Trading in stock futures, though, suggests more bull's blood on Wall Street Tuesday. If U.S. stocks open at the levels futures are indicating, it would push the main indexes close to the 20% drop from their peak in October that would formally mark a bear market.

It is always a mug's game trying to pinpoint the reason for a market's fall beyond the obvious one that there were more sellers than buyers. Certainly, on Monday trading was thin, not untypical for a heavy down day, and much selling was futures driven and by program trading from hedge funds--i.e. done by machines with direct market access, that, though unable to feel either fear or greed, are adept at amplifying either blindly.

But among flesh and blood investors, it is equally clear that fear of a U.S. recession that would brake global growth is taking a tighter hold, in the wake of the sub-prime mortgage mess and housing slump in the U.S.

The trigger for Monday's fall, in a widely given explanation, was that Asian and European investors were underwhelmed by the stimulus package the U.S. administration had announced last week.
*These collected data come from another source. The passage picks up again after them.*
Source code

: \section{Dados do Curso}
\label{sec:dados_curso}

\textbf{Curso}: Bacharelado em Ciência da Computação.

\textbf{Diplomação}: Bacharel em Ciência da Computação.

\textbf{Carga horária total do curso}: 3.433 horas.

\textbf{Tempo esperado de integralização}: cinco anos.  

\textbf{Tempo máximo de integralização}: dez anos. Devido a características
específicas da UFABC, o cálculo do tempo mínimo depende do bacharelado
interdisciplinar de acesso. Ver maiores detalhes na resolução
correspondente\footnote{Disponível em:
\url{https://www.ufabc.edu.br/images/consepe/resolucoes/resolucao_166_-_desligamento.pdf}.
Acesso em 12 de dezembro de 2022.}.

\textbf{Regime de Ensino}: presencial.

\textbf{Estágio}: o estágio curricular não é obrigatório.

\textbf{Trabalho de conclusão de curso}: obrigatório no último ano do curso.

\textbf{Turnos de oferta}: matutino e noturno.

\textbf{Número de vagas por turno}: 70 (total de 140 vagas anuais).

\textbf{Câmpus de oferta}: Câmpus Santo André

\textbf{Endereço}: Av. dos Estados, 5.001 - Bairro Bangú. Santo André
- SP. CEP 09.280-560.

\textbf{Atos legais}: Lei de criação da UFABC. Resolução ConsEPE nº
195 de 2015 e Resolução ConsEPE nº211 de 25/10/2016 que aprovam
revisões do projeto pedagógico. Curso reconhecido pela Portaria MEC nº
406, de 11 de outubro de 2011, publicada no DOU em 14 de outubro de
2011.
But so, too, were American investors, who knocked 178 points off the Dow on Friday, so it shouldn't have been much of a surprise that the rest of the world took the same view.

But what has changed is that equity markets, which have vacillated since hitting their highs last year, have fallen in line with the gloom that has pervaded credit markets for some months. All of a sudden every glass looks half empty to stock investors.

Word on Monday that the Bank of China may write off as much as $1 billion in sub-prime related losses only reinforced investors' fears that the the sub-prime fall-out has much further to go--even though investors have already wiped more off the market capitalization of the big banks involved than those banks have written down for sub-prime mortgage related losses.

An understanding of the potential impact of the crisis among U.S. bond insurers, notably Ambac, is dawning on investors outside the U.S.--financial stocks led Monday's sell-off. (See " Bond Issuers Face New Costs In Insurance Crisis.")

There is less confidence suddenly in the underlying resilience of the U.S. economy to avert a recession. This is despite the Federal Reserve's professed readiness to cut interest rates, as low as the 2.5% on the Fed Funds rate that's been widely predicted. (It will be the Fed, not any tax-cut driven package that will provide the near-term stimulus to the U.S. economy).

There is also less confidence in the vibrancy of consumers in emerging Asian economies, particularly China, and their ability to take up the baton of growth from their weary, tapped-out American counterparts. It has been the willingness of Americans to go into hock to keep buying Asia's imports that has been the global economy's engine of growth this cycle, as much as the M&A-fueling liquidity sloshing around the world.

The underlying questions remain, though, are we facing a slowdown or a shrinking of the U.S. economy, and how long will whichever comes to pass last? Economists at Citigroup have just cut their growth forecast for the U.S. economy for the year to 1%, with gross domestic product contracting in the first quarter. But still growth.

Optimists still standing after Monday can draw further hope from the observation by the World Bank in its latest Global Economic Prospects, that emerging economies are showing notable resistance to the U.S. slowdown. Credit spreads are holding.

The bank forecasts growth in developed economies at 2.2% his year, but at 7.1% on average in developing ones. That would pull the global economy through its current financial troubles.

In one sense, what we are seeing is the start of the unwinding of the global imbalances--America's deficits, the surpluses of the oil and export producing nations of Asia and the Middle East. It will not happen either quickly or smoothly, and it will not happen to a timetable over which government's and central banks can hold much of a sway in the near term.

In the meantime, global equities will continue to have a time as miserable as investors' fear.